William Wordsworth was one of the founders of the literary movement we now call
Romanticism, a period covering (roughly) the years 1790 to 1824. One of the most prominent features of Romantic poetry – that means poetry from the Romantic period, not that lovey-dovey stuff you see on greeting cards – is an obsession with nature; there are a whole lot of poems about mountains, flowers, birds, you name it. In addition to talking about nature, the Romantics also spent a lot of time on gross inequalities among social classes, industrialization, the government, etc. In many ways, they resemble a lot of our modern-day advocates for the environment and social equality.
William Wordsworth, the biggest nature-lover of them all, lived most of his life in a rural part of northern England called the
Lake District, a land of beautiful hills, vales, and lakes. If you head over to "Best of the Web," you can see some pictures of Wordsworth's beloved Lake District. Having grown up and lived in one of the most beautiful places in England, it's no surprise that Wordsworth was worried about the potential destruction of that landscape (through deforestation, urbanization, etc.) and about humanity's increasing inability to appreciate it.

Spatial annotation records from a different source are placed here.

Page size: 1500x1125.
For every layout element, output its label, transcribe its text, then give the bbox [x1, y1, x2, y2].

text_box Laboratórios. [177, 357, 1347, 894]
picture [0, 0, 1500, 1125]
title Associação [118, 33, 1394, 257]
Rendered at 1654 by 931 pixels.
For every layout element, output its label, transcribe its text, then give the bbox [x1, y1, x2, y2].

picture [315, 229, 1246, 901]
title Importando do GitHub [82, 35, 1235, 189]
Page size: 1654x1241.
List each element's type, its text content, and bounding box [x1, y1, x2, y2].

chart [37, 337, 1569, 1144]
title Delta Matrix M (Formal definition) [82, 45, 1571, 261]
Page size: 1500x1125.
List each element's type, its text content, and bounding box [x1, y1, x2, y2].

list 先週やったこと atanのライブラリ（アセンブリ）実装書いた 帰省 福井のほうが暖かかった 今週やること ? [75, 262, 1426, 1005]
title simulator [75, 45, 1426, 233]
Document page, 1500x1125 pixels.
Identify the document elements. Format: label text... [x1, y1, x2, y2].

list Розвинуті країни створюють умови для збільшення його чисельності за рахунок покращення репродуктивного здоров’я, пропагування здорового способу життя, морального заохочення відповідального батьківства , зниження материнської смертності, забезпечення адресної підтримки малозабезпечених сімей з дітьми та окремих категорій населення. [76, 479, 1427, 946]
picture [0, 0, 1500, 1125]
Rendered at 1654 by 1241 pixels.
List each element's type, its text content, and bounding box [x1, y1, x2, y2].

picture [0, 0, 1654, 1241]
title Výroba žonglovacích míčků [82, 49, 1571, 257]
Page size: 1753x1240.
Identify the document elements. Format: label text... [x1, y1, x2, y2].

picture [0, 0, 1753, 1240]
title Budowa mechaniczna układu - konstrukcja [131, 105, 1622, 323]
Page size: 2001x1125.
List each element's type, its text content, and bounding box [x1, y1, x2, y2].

It is humanity's inability to "feel" nature that most concerns the speaker of "The World is too Much with Us," a poem Wordsworth probably wrote in 1802 but didn't publish until 1807. The speaker claims that our obsession with "getting and spending" has made us insensible to the beauties of nature. "Getting and spending" refers to the consumer culture accompanying the Industrial Revolution that was the devil incarnate for Wordsworth and other "lake poets" like
Samuel Taylor Coleridge. Only something as malevolent as that evil red guy with horns and a pitch-fork could make people insensible to something as beautiful as (hold your breath) the wind! But that's just it. Wordsworth's point is that our obsession with "getting and spending" has made it impossible for us to appreciate the simple beauties of the world around us.